Marcin Cabaj: Już wczoraj przeprosiłem...

- Bardzo mi zależało na tym, żeby drużyna pod wodzą nowego trenera zaliczyla jakąś zdobycz punktową i w tabeli poszła do góry. Mieliśmy chrapkę na trzy oczka, ale nie zdobyliśmy nawet jednego - mówi po meczu z Jagiellonią Białystok (0:2) Marcin Cabaj. Bramkarz Cracovii już w czwartej minucie otrzymując czerwoną kartkę osłabił swój zespół.
- Co poczułeś w czwartej minucie?
- (chwila zastanowienia) Na pewno krzywdzącą nas wszystkich sytuację. Wydawało mi się, że byłem wcześniej od tego zawodnika (Tomaš Pešír - przyp.) i był tam bardzo nikły kontakt. Nie było żadnego ataku na nogi, a jedynie smyrnął mnie po klatce piersiowej. To spowodowało jego upadek. Później widziałem, że ten sam zawodnik utrzymywał się przy piłce przy dużo gorszych wejściach innych graczy. Pokazał cwaniactwo boiskowe wykorzystując fakt, że wyszedłem z bramki i biegłem w stronę piłki.
- Za to zagranie ujrzałeś czerwoną kartkę...
- Szkoda, bo przy tej sytuacji była pozycja spalona, więc teoretycznie akcja nie powinna mieć miejsca. Z perspektywy całego spotkania muszę stwierdzić, że mogłem zostać w bramce.
- Czyli żałujesz podjętej decyzji?
- Po meczu już tak.

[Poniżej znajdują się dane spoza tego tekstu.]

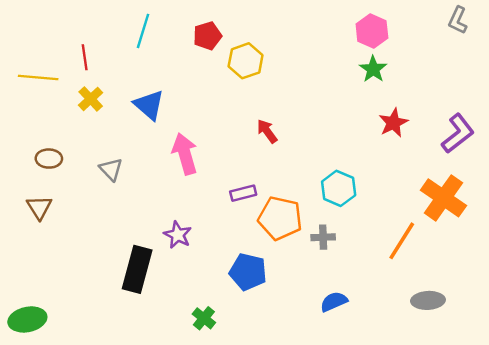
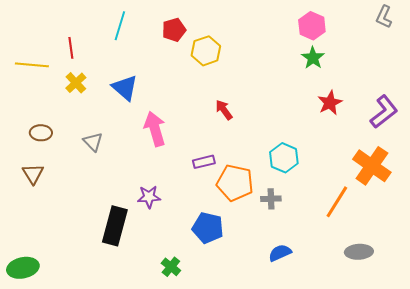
purple star: (178, 235) -> (149, 197), turned -30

Do przerwy jeszcze nie, bo liczyłem, że może uda nam się uzyskać korzystny wynik. Po spotkaniu chłopaki pytali się, czy nie mogłem się zatrzymać, ale to było niemożliwe. Biegłem na wariata, by wybić piłkę spod nóg, ale ta na moje nieszczęście zwolniła, przez co zawodnik Jagiellonii mógł sobie ją dziubnąć.
- Co zrobiłeś po zejściu z boiska?
- Oglądałem całą pierwszą połowę stojąc przy bramie obok boiska. Zmarzłem jak cholera...
- Nie miałeś kurtki? Czapki?
- Nie. Byłem tak rozgrzany i wściekły na to, co się stało, że przez trzydzieści minut nie było mi zimno. Później już tak. W przerwie poszedłem do szatni, wziąłem prysznic i obejrzałem drugą połowę.
- Ciężko grało się Cracovii bez jednego zawodnika...
- Zgadza się. Przez dłuższy okres czasu gra była równorzędna, ale z czasem chłopakom zaczęło brakować sił. Jagiellonia to wykorzystała, strzeliła bramkę, a potem dobiła nas drugą.
- Przebywałeś kiedyś tak krótko na boisku?
- Myślę, że to był pierwszy taki mecz... Ciężko mi o tym mówić... Bardzo mi zależało na tym, żeby drużyna pod wodzą nowego trenera zaliczyla jakąś zdobycz punktową i w tabeli poszła do góry. Mieliśmy chrapkę na trzy oczka, ale nie zdobyliśmy nawet jednego. Tego przed meczem się nie spodziewałem. Już wczoraj przeprosiłem trenera i kolegów z drużyny za to, że tak to wyszło.